NASA astronaut Tracy C. Dyson, Roscosmos cosmonaut Oleg Novitskiy and spaceflight participant Marina Vasilevskaya of Belarus were expected to lift off aboard a Roscosmos Soyuz MS-25 spacecraft at 9:21 a.m. ET and arrive at the space station about three hours later.

But 20 seconds before the launch was to occur, an automatic abort was triggered after the second of two umbilicals, or service towers, up against the side of the Soyuz rocket, failed to initiate an engine sequence start.

“We do not know the reason why at this point,” according to a NASA broadcast of the launch.

The Soyuz rocket is seen shortly after rolling out to the launchpad on March 18 at the Baikonur Cosmodrome in Kazakhstan.

The crew was informed by mission control shortly after the issue that they would not be launching to the space station. All fueling operations were ceased and safety commands were enacted to prevent any potential danger to the crew.

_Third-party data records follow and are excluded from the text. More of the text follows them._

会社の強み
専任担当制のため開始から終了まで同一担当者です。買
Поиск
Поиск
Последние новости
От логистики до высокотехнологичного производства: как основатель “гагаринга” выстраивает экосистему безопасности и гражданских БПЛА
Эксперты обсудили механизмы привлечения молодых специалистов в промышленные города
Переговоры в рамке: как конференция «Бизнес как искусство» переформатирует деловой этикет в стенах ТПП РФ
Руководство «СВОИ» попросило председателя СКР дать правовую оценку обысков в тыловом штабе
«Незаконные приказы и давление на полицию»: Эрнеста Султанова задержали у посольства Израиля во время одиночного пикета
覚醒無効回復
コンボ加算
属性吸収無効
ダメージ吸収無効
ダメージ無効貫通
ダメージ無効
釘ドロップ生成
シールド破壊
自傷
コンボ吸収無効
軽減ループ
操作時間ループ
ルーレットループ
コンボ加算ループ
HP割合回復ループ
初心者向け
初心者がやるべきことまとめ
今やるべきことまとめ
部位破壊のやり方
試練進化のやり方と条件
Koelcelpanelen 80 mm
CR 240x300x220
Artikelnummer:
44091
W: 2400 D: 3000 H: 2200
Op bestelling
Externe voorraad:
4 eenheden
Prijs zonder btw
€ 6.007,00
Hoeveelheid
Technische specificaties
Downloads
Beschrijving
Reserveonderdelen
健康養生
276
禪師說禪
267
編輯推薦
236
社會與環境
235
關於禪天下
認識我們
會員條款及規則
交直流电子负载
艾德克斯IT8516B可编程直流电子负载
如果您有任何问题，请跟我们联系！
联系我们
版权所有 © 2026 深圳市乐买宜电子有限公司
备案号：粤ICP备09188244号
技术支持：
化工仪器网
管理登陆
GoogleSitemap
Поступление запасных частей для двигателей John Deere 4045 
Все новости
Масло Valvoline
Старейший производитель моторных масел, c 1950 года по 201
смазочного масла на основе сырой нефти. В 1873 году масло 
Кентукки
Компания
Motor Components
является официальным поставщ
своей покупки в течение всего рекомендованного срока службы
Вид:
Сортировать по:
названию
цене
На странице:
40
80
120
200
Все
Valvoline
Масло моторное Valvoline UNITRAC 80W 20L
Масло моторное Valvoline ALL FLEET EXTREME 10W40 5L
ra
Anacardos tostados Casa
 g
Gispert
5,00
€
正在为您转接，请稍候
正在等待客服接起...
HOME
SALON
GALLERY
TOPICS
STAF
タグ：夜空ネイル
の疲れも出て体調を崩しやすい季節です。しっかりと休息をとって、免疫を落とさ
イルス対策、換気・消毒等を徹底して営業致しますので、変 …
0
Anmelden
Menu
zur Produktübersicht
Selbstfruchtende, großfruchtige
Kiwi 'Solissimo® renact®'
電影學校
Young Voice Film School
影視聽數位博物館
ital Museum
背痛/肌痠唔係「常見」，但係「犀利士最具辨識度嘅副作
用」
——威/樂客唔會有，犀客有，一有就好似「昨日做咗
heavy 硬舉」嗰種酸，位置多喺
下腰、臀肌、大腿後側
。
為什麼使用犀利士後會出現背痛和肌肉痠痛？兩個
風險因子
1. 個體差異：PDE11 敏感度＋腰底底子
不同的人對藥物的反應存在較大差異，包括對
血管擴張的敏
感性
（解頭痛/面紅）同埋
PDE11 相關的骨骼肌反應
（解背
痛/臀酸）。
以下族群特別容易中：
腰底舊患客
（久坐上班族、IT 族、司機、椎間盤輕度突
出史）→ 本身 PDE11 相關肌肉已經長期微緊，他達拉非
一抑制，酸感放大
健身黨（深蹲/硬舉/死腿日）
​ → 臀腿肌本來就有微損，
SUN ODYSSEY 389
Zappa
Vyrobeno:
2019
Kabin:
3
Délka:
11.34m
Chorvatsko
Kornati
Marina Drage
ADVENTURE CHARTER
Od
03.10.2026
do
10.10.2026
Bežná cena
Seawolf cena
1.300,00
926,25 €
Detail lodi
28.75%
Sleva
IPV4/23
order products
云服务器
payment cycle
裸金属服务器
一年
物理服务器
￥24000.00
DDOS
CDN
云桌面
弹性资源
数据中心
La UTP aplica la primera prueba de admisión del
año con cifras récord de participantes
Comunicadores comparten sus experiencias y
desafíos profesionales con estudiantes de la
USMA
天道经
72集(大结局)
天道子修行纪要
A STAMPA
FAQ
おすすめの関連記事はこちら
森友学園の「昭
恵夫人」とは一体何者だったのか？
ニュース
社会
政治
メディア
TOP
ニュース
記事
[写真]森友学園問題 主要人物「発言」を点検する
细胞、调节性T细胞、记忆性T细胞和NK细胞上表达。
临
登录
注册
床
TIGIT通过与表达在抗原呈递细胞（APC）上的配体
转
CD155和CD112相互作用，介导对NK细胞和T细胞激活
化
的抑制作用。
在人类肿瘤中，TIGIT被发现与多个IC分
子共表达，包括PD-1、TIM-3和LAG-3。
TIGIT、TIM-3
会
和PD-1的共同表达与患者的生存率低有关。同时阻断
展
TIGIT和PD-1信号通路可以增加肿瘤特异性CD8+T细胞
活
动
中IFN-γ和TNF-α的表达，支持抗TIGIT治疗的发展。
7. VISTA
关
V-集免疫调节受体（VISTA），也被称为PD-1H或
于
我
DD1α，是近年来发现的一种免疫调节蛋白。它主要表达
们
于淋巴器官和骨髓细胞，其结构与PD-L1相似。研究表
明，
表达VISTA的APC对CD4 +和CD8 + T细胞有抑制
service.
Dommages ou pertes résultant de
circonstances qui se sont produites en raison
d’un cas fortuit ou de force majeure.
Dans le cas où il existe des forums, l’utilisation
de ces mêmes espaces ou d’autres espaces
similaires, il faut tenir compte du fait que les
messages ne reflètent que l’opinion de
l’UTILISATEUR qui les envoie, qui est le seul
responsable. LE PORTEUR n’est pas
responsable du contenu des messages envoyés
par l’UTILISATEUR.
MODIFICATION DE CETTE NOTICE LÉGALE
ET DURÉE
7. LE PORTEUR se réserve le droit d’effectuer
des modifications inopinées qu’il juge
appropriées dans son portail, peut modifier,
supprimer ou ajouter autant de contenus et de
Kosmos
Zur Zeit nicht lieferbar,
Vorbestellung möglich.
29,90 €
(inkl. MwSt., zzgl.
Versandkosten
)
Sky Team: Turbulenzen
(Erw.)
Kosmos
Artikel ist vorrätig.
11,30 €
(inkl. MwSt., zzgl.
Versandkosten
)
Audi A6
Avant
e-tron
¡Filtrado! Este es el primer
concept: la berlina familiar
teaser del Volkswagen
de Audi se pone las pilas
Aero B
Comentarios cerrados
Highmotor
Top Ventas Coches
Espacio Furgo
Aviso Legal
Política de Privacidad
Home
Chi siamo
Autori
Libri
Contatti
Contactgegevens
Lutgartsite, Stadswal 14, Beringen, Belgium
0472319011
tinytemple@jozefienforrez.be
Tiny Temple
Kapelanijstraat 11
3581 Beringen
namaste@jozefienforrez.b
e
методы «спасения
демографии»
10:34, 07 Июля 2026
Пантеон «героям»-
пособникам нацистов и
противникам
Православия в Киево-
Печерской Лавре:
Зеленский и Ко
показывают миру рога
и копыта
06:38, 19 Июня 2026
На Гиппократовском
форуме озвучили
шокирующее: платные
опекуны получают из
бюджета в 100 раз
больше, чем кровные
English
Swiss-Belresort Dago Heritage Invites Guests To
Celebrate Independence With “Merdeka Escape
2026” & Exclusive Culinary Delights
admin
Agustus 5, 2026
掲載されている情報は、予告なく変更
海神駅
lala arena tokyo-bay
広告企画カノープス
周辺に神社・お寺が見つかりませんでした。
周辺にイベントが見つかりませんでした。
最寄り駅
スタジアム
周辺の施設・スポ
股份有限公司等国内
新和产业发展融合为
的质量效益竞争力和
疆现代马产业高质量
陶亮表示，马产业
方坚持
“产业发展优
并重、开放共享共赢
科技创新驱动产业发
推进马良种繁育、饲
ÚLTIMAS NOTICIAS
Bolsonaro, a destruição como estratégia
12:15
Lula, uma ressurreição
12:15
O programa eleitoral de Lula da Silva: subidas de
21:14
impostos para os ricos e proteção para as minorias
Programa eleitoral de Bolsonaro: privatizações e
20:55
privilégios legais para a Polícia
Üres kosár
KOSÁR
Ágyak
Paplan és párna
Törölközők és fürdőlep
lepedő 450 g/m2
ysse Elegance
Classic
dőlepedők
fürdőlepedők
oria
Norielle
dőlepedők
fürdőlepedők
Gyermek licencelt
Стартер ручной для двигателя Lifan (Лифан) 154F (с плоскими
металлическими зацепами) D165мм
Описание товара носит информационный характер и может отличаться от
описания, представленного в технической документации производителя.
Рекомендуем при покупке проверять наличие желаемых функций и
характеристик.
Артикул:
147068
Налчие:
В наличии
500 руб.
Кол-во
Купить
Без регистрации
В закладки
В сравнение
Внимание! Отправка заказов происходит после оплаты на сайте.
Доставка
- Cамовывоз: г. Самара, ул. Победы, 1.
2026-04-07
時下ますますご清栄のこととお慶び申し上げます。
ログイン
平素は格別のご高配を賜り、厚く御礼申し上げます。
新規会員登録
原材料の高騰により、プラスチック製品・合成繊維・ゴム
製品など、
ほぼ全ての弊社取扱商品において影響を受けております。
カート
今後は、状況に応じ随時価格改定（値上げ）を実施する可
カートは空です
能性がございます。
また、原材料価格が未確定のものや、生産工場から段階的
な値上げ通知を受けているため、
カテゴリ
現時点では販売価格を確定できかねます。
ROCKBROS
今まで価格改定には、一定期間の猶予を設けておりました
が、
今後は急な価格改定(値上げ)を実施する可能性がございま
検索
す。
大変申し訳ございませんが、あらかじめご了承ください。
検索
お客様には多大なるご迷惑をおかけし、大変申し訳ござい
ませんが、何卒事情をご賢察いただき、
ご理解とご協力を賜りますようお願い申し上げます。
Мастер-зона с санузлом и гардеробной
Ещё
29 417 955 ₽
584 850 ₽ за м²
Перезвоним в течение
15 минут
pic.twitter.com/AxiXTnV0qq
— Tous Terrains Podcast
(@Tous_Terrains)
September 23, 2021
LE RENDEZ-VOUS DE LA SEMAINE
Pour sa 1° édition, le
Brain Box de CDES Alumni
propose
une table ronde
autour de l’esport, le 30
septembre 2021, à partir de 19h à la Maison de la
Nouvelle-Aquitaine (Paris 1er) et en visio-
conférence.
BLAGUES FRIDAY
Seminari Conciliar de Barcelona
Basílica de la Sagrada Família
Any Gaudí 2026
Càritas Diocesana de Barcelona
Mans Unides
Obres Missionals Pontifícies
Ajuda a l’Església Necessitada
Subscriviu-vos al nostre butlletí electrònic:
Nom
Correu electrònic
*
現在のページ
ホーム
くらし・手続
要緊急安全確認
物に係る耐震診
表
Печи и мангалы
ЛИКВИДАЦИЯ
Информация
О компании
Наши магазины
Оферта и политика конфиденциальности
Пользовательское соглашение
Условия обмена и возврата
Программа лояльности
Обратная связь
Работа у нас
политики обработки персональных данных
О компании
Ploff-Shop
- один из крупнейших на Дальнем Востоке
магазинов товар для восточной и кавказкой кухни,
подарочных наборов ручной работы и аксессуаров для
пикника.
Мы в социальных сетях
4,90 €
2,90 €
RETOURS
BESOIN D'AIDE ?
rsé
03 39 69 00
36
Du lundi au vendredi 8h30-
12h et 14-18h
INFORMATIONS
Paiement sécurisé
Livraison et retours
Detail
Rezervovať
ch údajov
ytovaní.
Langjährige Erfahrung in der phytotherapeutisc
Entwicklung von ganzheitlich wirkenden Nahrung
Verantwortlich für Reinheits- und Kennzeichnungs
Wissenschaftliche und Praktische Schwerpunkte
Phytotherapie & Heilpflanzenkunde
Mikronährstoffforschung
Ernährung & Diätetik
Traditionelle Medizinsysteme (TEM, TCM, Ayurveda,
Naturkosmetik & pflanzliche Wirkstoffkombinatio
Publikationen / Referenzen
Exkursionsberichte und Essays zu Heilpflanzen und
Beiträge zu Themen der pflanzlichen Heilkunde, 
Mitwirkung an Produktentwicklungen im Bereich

The crew’s next opportunity to launch is Saturday morning, but whether it goes forward depends on if engineers can determine the cause of the automatic abort and resolve it in time.

The abort was triggered “by ground support equipment due to low voltage reading in the Soyuz rocket electrical system,” according to an update shared by NASA. Saturday’s launch window is dependent on when the State Commission review for the Roscosmos launch is complete.

The abort did not impact the launch of a separate cargo resupply mission, which lifted off at 4:55 p.m. ET from Cape Canaveral in Florida and will dock at the space station Saturday morning. SpaceX’s Dragon spacecraft is carrying new science investigations, food, supplies and equipment on that flight.

Just before the broadcast of the attempted Soyuz launch ended, servicing towers were being raised next to the rocket and crew capsule to enable engineers to extract the crew and return them to their quarters.

When the launch is rescheduled, Dyson, Novitskiy and Vasilevskaya will travel join NASA astronauts Loral O’Hara, Matthew Dominick, Mike Barratt and Jeanette Epps, as well as Roscosmos cosmonauts Oleg Kononenko, Nikolai Chub and Alexander Grebenkin, who are all already aboard the space station.